FULL ARTICLE: It was hard for the leading candidates to acknowledge any serious blemishes in the current economic scene. That was left to others -- most notably former Arkansas governor Mike Huckabee, a populist preacher who has been gaining traction among religious conservatives and disaffected working people. He admonished his colleagues that people "hear Republicans on this stage talk about how great the economy is, and frankly when they hear that, they're going to probably reach for the dial."
He went on to say that "the people who handle the bags and make the beds at our hotels and serve the food, many of them are having to work two jobs" and still cannot afford college costs for their kids or health insurance for themselves. While the leading candidates preached the virtues of free trade, Huckabee said that Republicans have to address the dislocations caused by imports or "we're going to get our britches beat next year."

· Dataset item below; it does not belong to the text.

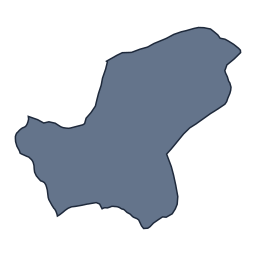 outline of Lingmukha, Punakha, Bhutan
{"feature_id": "84629894B76511771149478", "entity_name": "Lingmukha", "entity_type": "district", "adm_level": 2, "iso_a3": "BTN", "parent_name": "Bhutan", "parent_adm1": "Punakha", "projection": "robinson", "projection_center": [89.91, 27.547], "detail": "fine", "context": "isolated", "style": "filled", "palette": "slate", "viewbox_px": 256, "rotation_deg": 0, "n_neighbors": 0, "source": "geoboundaries", "source_scale": "gbopen_adm2", "svg_char_len": 2260}
<svg xmlns="http://www.w3.org/2000/svg" viewBox="0 0 256 256"><path d="M57.4,216.1L59.7,214.7L62.7,212.4L65.3,210.2L68.2,208.2L71.6,206.8L75.3,206.4L81.6,205.3L87.1,204.1L88.7,203.9L89.7,203.7L92.1,203.3L96.2,202.6L99.6,204.0L102.1,208.8L103.6,208.0L105.0,207.7L106.2,207.8L107.4,207.9L108.7,207.5L110.5,206.9L111.5,206.4L113.0,206.3L114.5,206.5L116.3,206.6L117.5,206.8L119.4,207.5L121.1,208.6L122.2,209.1L123.1,209.2L124.3,209.8L127.0,212.4L127.9,212.9L129.6,213.8L130.4,214.3L131.3,215.3L132.1,216.1L132.9,216.8L133.9,217.4L136.9,218.6L138.7,219.9L141.5,225.8L143.6,228.5L147.8,228.2L150.0,226.7L153.4,223.1L158.0,219.9L160.4,218.3L162.5,216.9L166.2,217.2L172.2,213.8L175.3,208.9L177.2,204.2L177.8,196.5L177.6,195.5L176.0,186.7L175.8,185.5L173.5,174.9L171.3,166.6L166.6,154.1L171.1,149.1L173.6,146.1L177.7,141.1L179.4,139.0L183.6,133.9L187.6,130.0L189.7,127.9L196.5,123.6L197.4,122.9L202.9,119.0L210.6,113.5L214.2,111.3L219.0,108.2L224.9,104.2L226.7,101.5L227.8,98.2L229.9,93.3L230.7,90.2L231.0,87.2L229.8,82.9L228.7,81.3L227.4,76.9L225.5,72.9L224.8,70.6L225.5,68.9L226.9,64.9L227.8,64.2L233.5,59.5L234.3,58.8L240.6,52.6L240.4,50.2L238.5,48.2L233.6,44.3L228.3,41.0L225.0,39.2L220.1,38.2L217.8,34.9L213.6,31.4L210.5,29.0L206.9,28.3L203.9,27.7L198.5,27.5L194.1,28.4L186.0,30.7L181.3,31.8L173.8,34.4L167.6,37.7L166.5,38.3L164.9,39.0L154.0,43.5L147.5,47.1L140.0,49.2L131.5,52.4L122.3,52.7L116.9,55.3L106.5,61.2L107.4,61.9L105.7,68.9L102.5,78.2L101.2,85.2L98.5,93.5L96.8,100.1L95.4,106.1L91.0,112.6L86.1,118.2L84.6,123.6L82.8,124.8L80.9,125.3L70.5,128.0L68.8,128.3L67.2,128.2L66.1,128.1L63.4,127.7L61.5,127.1L60.0,126.3L55.2,123.2L48.9,121.8L43.7,123.0L37.7,119.7L28.3,116.4L28.6,119.1L27.9,122.0L27.1,124.1L26.1,125.8L25.0,126.8L24.0,127.3L22.3,128.0L20.9,129.0L19.4,130.3L17.9,132.0L16.8,133.0L16.1,134.3L15.4,136.4L15.4,138.6L15.6,141.7L16.9,146.2L19.5,151.0L20.1,153.1L21.4,153.9L24.8,155.4L26.7,156.3L28.7,157.0L30.4,158.6L31.6,159.7L32.6,161.2L33.2,162.5L34.0,165.6L34.2,169.0L34.6,172.1L36.3,175.8L37.4,177.1L38.2,178.1L40.6,180.8L42.6,181.5L44.4,182.6L45.8,184.8L46.6,187.3L47.3,190.0L47.8,194.1L48.2,197.4L48.8,199.5L50.2,202.1L51.9,205.2L53.8,208.2L54.8,209.2L56.0,211.4L56.9,213.9L57.4,216.1Z" fill="#64748b" stroke="#1e293b" stroke-width="1.5"/></svg>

When the topic turned to unions, it was Huckabee who suggested that they are likely to grow in size and influence because the gap between top executives' and workers' pay will "create a huge appetite" for protection of wages.
And when confronted with the question of Bush's veto of the children's health insurance bill, a veto that was supported by all the leading candidates, Huckabee demurred. After squirming a bit, he finally said, "I'm not absolutely certain that that's going to be the right way. . . . The political loss of that is going to be enormous."
That kind of candor -- and understanding -- would be welcome among others in the field.